Before the Internet, fast food restaurants, and takeout, high school girls of my generation took Home Ec. Class. It was one of the few electives available to us girls in 1965. Boys didn’t take home economics. It just didn’t happen and by all counts may even have been illegal.  We girls didn’t take shop class. Doing so was unthinkable!

We girls were thrilled with our Home Ec. elective; it gave us a break from academia and afforded us an opportunity to develop the prized homemaking skills we were told we’d need to care for our future husbands and families. As I recall, Home Ec. was divided into two semesters: The first was sewing, the second was meal preparation and nutrition. Since women of that time rarely cooked without wearing an apron, our first sewing project was making our own apron to wear in the cooking lab.

I chose to make a half apron and learned how to cut out a pattern; pin it to the fabric; cut the fabric; baste the garment; thread the sewing machine; and guide the material under the advancing presser foot. By semester’s end, I finished my apron and proudly wore it, for having my own apron was symbolic of womanhood and a rite of passage into it.
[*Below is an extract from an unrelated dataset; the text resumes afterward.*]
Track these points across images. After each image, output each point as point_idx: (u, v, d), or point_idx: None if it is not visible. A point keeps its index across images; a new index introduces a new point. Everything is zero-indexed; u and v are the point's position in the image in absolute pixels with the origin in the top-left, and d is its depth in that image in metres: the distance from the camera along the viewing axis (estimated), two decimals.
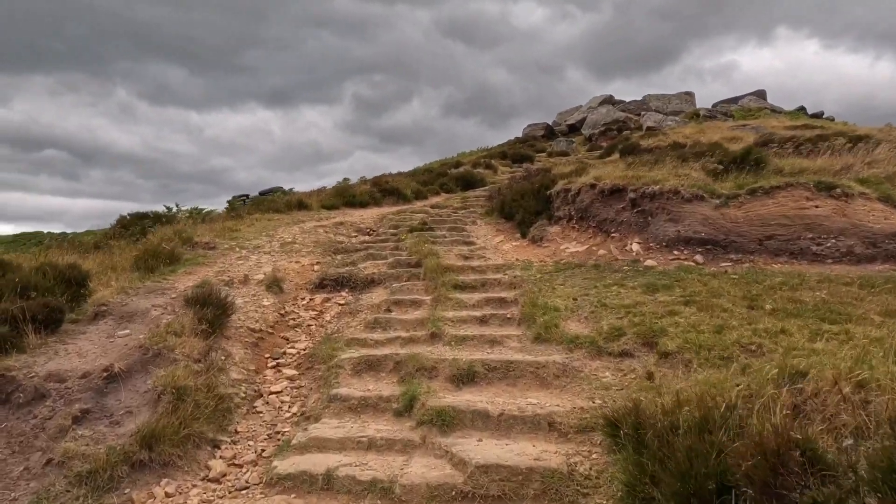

The next semester, I learned cooking terms, how to read a recipe, and how to create a balanced diet using the food pyramid. What excited me the most about cooking class were all the cookie recipes! I had an almost uncontrollable love for sweets, especially cookies. So strong were my cookie cravings that I was implicated in the notorious 1965 chocolate chip cookie dough caper my friends and fellow future homemakers engineered. Okay, I did eat a little of the dough, but wasn't involved in the actual heist. I was at most an accessory after-the-fact. Regardless, I was sent to the principal’s office and given a choice to either serve detention for a week or stay after school and clean the cooking lab ovens. I opted to clean the ovens all while wearing the apron I’d made.
 
At year’s end, most of my friends discarded their aprons as well as their love for homemaking choosing other electives like cheerleading, drill team, choir, and band. I continued taking home economics classes then majored in college home economics hoping to become a home economics teacher—until the day I set the cooking lab on fire. Apparently I didn’t have much of an aptitude for serious cooking. I did, however, have a fiery passion for words and writing; I switched majors and became an English teacher instead.
 
Now, I rarely cook or sew, but my love for sweets, especially chocolate chip cookies, remains. I occasionally give into my hankering; don my first apron; and make homemade chocolate chip cookies. More often than not, I indulge myself setting aside some refrigerated cookie dough that I secretly eat by the spoonfuls while ordering takeout and waiting for the chocolate chip cookies to bake.